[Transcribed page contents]
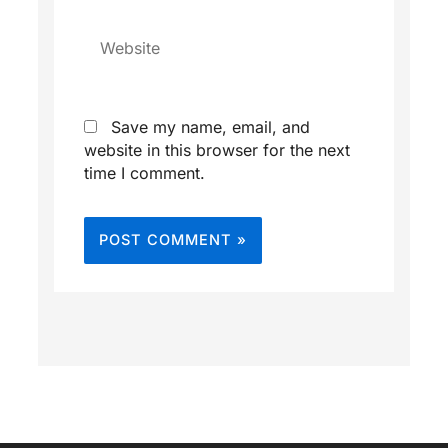
Website
Save my name, email, and
website in this browser for the next
time I comment.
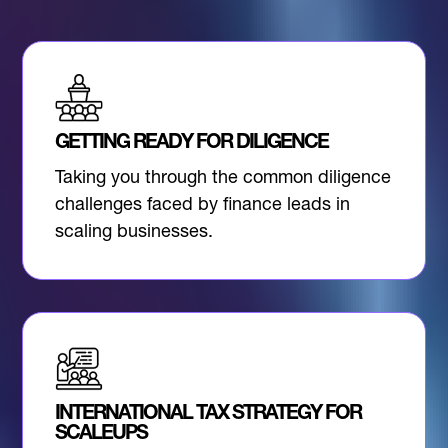
GETTING READY FOR DILIGENCE
Taking you through the common diligence
challenges faced by finance leads in
scaling businesses.
INTERNATIONAL TAX STRATEGY FOR
SCALEUPS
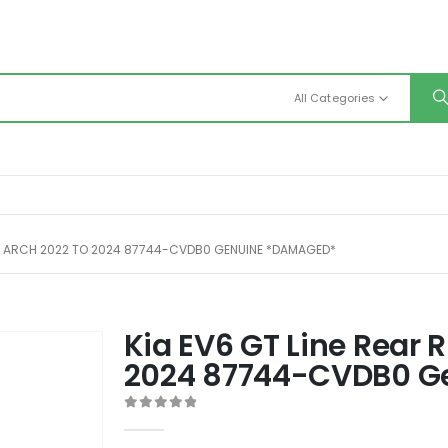
All Categories
EEL ARCH 2022 TO 2024 87744-CVDB0 GENUINE *DAMAGED*
Kia EV6 GT Line Rear 
2024 87744-CVDB0 G
0
out of 5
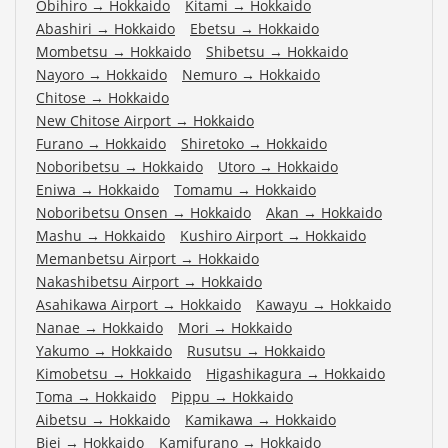
Obihiro
→
Hokkaido
Kitami
→
Hokkaido
Abashiri
→
Hokkaido
Ebetsu
→
Hokkaido
Mombetsu
→
Hokkaido
Shibetsu
→
Hokkaido
Nayoro
→
Hokkaido
Nemuro
→
Hokkaido
Chitose
→
Hokkaido
New Chitose Airport
→
Hokkaido
Furano
→
Hokkaido
Shiretoko
→
Hokkaido
Noboribetsu
→
Hokkaido
Utoro
→
Hokkaido
Eniwa
→
Hokkaido
Tomamu
→
Hokkaido
Noboribetsu Onsen
→
Hokkaido
Akan
→
Hokkaido
Mashu
→
Hokkaido
Kushiro Airport
→
Hokkaido
Memanbetsu Airport
→
Hokkaido
Nakashibetsu Airport
→
Hokkaido
Asahikawa Airport
→
Hokkaido
Kawayu
→
Hokkaido
Nanae
→
Hokkaido
Mori
→
Hokkaido
Yakumo
→
Hokkaido
Rusutsu
→
Hokkaido
Kimobetsu
→
Hokkaido
Higashikagura
→
Hokkaido
Toma
→
Hokkaido
Pippu
→
Hokkaido
Aibetsu
→
Hokkaido
Kamikawa
→
Hokkaido
Biei
→
Hokkaido
Kamifurano
→
Hokkaido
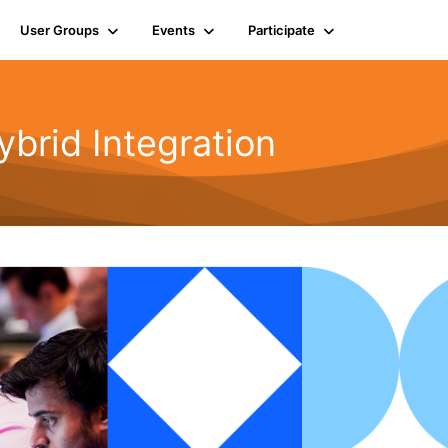
User Groups
Events
Participate
rid Integration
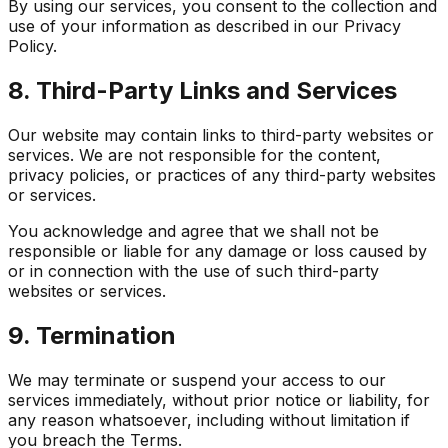
By using our services, you consent to the collection and
use of your information as described in our Privacy
Policy.
8. Third-Party Links and Services
Our website may contain links to third-party websites or
services. We are not responsible for the content,
privacy policies, or practices of any third-party websites
or services.
You acknowledge and agree that we shall not be
responsible or liable for any damage or loss caused by
or in connection with the use of such third-party
websites or services.
9. Termination
We may terminate or suspend your access to our
services immediately, without prior notice or liability, for
any reason whatsoever, including without limitation if
you breach the Terms.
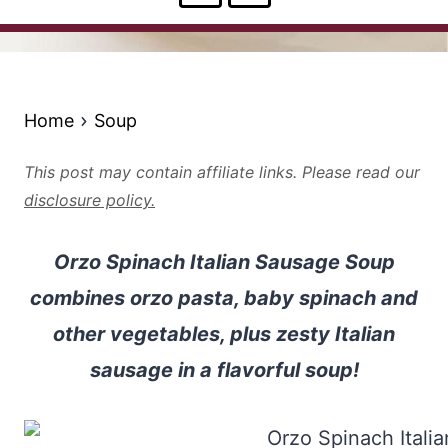
Home
Soup
This post may contain affiliate links. Please read our
disclosure policy.
Orzo Spinach Italian Sausage Soup
combines orzo pasta, baby spinach and
other vegetables, plus zesty Italian
sausage in a flavorful soup!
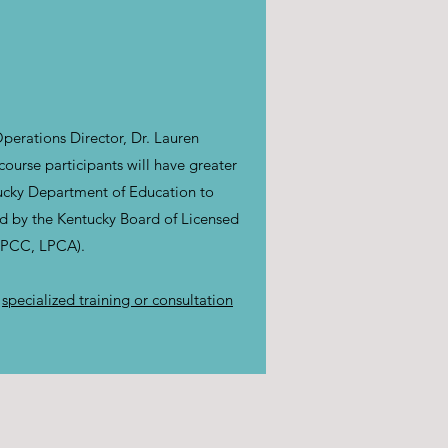
perations Director, Dr. Lauren
urse participants will have greater
tucky Department of Education to
ed by the Kentucky Board of Licensed
(LPCC, LPCA).
r
specialized training or consultation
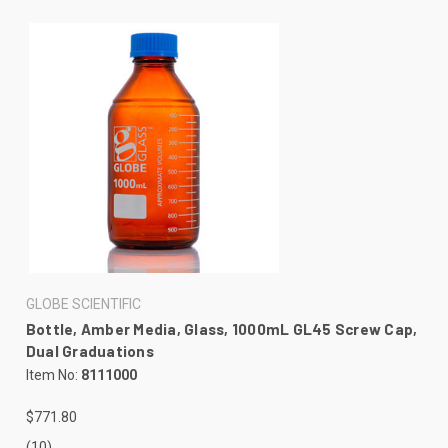
GLOBE SCIENTIFIC
Bottle, Amber Media, Glass, 1000mL GL45 Screw Cap,
Dual Graduations
Item No:
8111000
$771.80
(10)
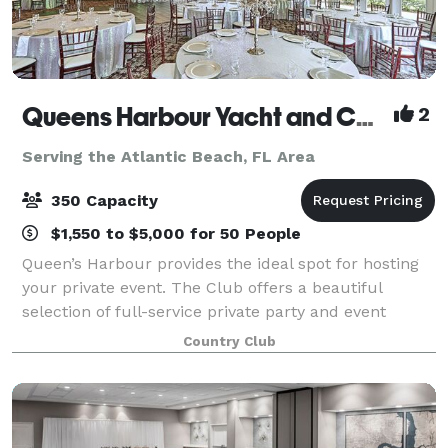
Queens Harbour Yacht and Country Club
2
Serving the Atlantic Beach, FL Area
350 Capacity
$1,550 to $5,000 for 50 People
Queen’s Harbour provides the ideal spot for hosting
your private event. The Club offers a beautiful
selection of full-service private party and event
space, which will accommodate groups up to 180 for
Country Club
a seated event or up to 500 for an ind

■ GOAL OF THE EXERCISE ■
Check the data above and report how many lines include the word "responsible", using a bare number.

■ SOLUTION ■
2